By some measures, Dallas’ quality of life was high during this period. He held a good job, led an active social life, and lived in a comfortable apartment.
“The circumstances of my life seemed pretty good to me,” he notes, “but an inner turmoil kept growing. I couldn’t pretend I was doing the right thing.” Sometimes he woke up in the middle of the night, sat bolt upright, and wondered ‘What am I doing?’
A time for renewal
Dallas decided it was time to open the scriptures once again and he revisited all the Bible passages he could find that dealt with human sexuality and sanctification. “It became clearer and clearer I had been kidding myself,” he admits. “I repented that night, and that became another reference point in my life.”
Dallas left the Metropolitan Church behind and, like the prodigal returning to his father’s house – made his way back to Calvary Chapel in Costa Mesa. He moved from his apartment, found a new job, and started seeing a Christian counselor he found in the yellow pages. “It was important for me to change everything,” he says.
Between his renewed fellowship in a Bible-based church, his time spent in the scriptures, and his Christian counselor, Dallas was able to learn some important lessons.
“I was an older and wiser prodigal at 29,” he notes. ‘I thought if I was really a spiritual man I wouldn’t have these kinds of temptations, and, if I had them, it would be too dangerous to admit them.”
“Now I realized that if I wasn’t able to admit them I would be setting myself up for another downfall.” He came to realize that struggles and temptations are an ongoing reality. “No one is immune from that slippery slope – whatever their weakness is, if they entertain it like I did. The key issue is what we do about temptation when it comes.”
Dallas does not believe anyone is born homosexual. He theorizes that some are born with certain personality structures that make them more susceptible to same-sex attraction. This, along with family dynamics and other variables may work in combination to increase these vulnerabilities.
After several years of counseling, Dallas studied to receive his own degree in counseling. His intent initially was to focus on chemical dependency and alcoholism, but he couldn’t find an internship in that specialty. After he attended a conference in 1987 that dealt with homosexuality from a Christian perspective, he began to see the need for counseling designed to help Christians with struggles similar to his own.
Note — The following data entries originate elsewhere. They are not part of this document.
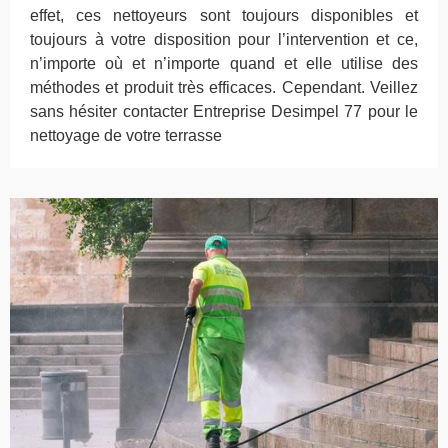
effet, ces nettoyeurs sont toujours disponibles et
toujours à votre disposition pour l’intervention et ce,
n’importe où et n’importe quand et elle utilise des
méthodes et produit très efficaces. Cependant. Veillez
sans hésiter contacter Entreprise Desimpel 77 pour le
nettoyage de votre terrasse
“At first I thought my story was rare, but I was wrong,” he notes. “I began to dream about starting my own ministry for Christians caught in sexual sin.”
Today, Joe Dallas’ ministry in sexual addiction recovery and homosexuality is nationally recognized.http://www.joedallas.com He is the author of “The Game Plan, The Men’s 30-Day Strategy for Attaining Sexual Integrity” (Thomas Nelson) and Program Director of Genesis Counseling in Tustin, Orange County, California.
Dallas met his present wife, Renee, through friends at Calvary Chapel. She currently oversees a ministry and web blog to support wives at www.wifeboat.com.